Rich “had me at hello, if you know what I mean,” Dianne says.
“As I was leaving the campus cafeteria, there was a chill in the air, and I wasn't wearing a jacket,” Mary Diane recalls. “Eddie wrapped his jacket around my shoulders as he walked me to my dormitory, and the warmth and smell of his cologne on that jacket simply mesmerized me. I was spellbound. It is still with me to this day.”
Life in the Military
As a military wife, Mary Diane learned life lessons that were not taught in books but rather through the life and legacy of Eddie and his career. “These values, we instilled in our children and grandchildren. Hard work, devotion, compassion, and commitment are the greatest,” she says. With the encouragement and support of Eddie and her family, Mary Diane finished her college education - “a difficult job, but not too difficult for a Navy wife,” she says.
“The [Air Force] wives all became good friends because our husbands were usually gone at the same time, and we were taking care of the children and keeping the home fires burning,” Virginia Ann says. “I don't think I ever really worried about him except during his two tours in Vietnam.”
Even after Jim retired from the Air Force in 1979, “the Air Force was always his family, and what wonderful family members all over the world,” she says.
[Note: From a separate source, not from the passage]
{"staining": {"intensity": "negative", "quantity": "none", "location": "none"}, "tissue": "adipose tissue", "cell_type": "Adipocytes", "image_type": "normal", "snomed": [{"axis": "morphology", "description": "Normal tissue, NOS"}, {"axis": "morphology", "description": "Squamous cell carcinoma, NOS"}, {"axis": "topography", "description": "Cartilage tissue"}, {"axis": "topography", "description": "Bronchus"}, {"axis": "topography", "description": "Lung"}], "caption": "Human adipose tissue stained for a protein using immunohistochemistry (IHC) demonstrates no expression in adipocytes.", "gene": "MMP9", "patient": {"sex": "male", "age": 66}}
Vince sent Danielle a letter every single day during an 18-month mission preparing for the launch of Apollo 11 at Cape Canaveral, Fla.
“I watched the event on July 1969 from the black-and-white TV of our home in France with a lot of emotions,” Danielle says.
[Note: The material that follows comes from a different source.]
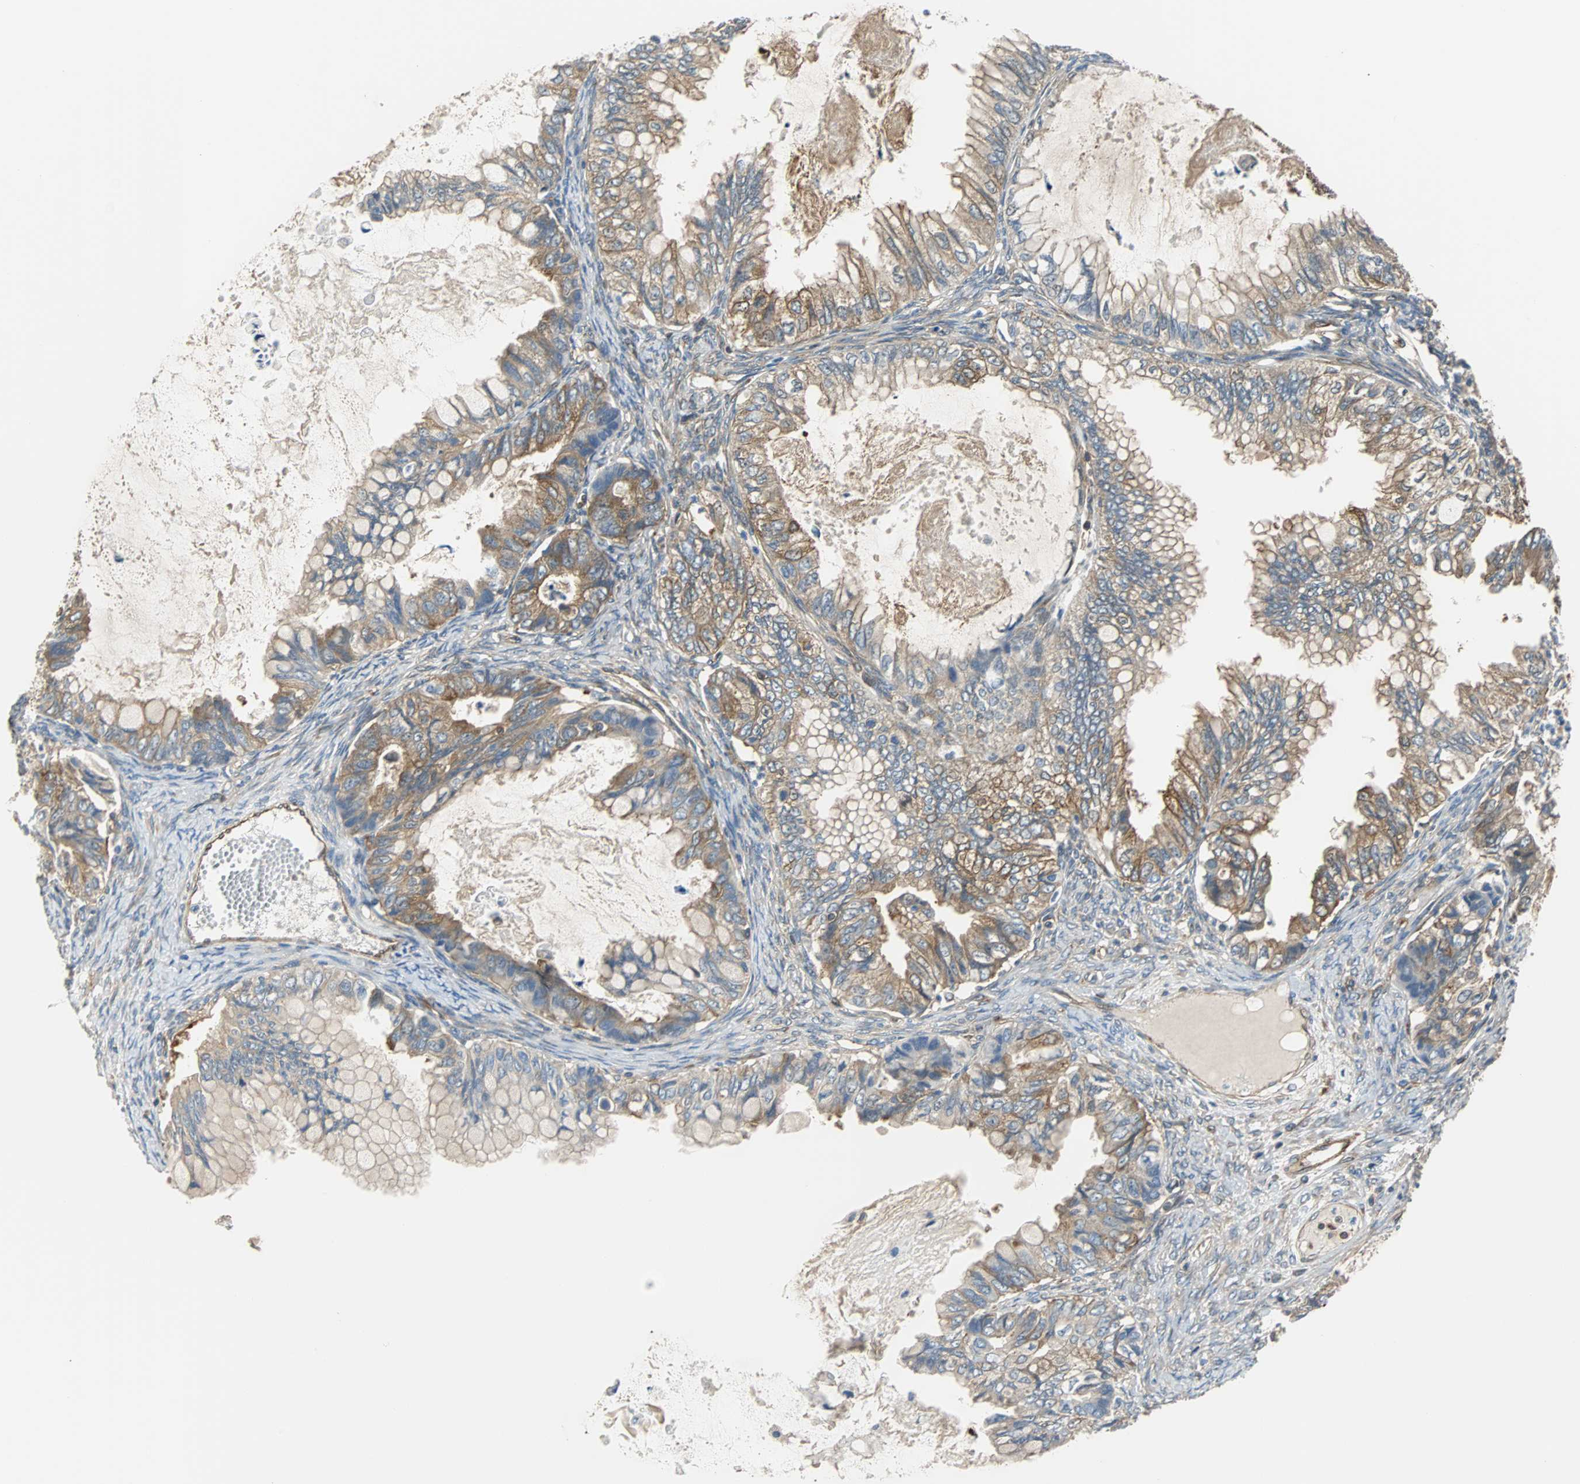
{"staining": {"intensity": "moderate", "quantity": ">75%", "location": "cytoplasmic/membranous"}, "tissue": "ovarian cancer", "cell_type": "Tumor cells", "image_type": "cancer", "snomed": [{"axis": "morphology", "description": "Cystadenocarcinoma, mucinous, NOS"}, {"axis": "topography", "description": "Ovary"}], "caption": "Ovarian cancer stained for a protein reveals moderate cytoplasmic/membranous positivity in tumor cells.", "gene": "RELA", "patient": {"sex": "female", "age": 80}}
“During the holidays, we would visit together eastern parts of France, such as Strasbourg, Verdun,” Danielle says. “We visited Paris and also drove to many places in Germany.”
Before Jim died in October 2016, he prepared a checklist to make his death a little easier for Virginia Ann and his daughters. “He had three pages of what to do, when to do it, who to contact, and even all of their telephone numbers,” Virginia Ann explains. “His file cabinet was pristine with the files all mentioned in his checklist. … He had even written his own obituary.”
“It was always my dream to go to Hawaii, so one winter, [Hal and I] visited Oahu and stayed near Fort DeRussy for two months,” Lil says. “I thought I'd died and went to heaven.”
Living with Loss
Hal and Lil were together for 28 years before he died. Though he now has been gone for 20 years, “I still find myself occasionally wanting to ask him for help with a crossword clue, especially the sports questions, then realize he's not there,” Lil says.
Eddie died in September 2016, and living without him is “the hardest part about losing my love,” says Mary Diane. “He is the blessing that comes along once in a lifetime. ... He is my endless love.”
When Dick passed away in 2007, it was the darkest day of Faye's life. “My partner was gone,” she says. “I had to go one foot in front of the other - and sometimes stumble. I still miss the habit he had of being very regimented.”
“I miss his smiling face every day,” Rachel says of Bob.
Military Officer thanks each surviving spouse who shared their love stories, and Blair Drake, contributing editor, who compiled them.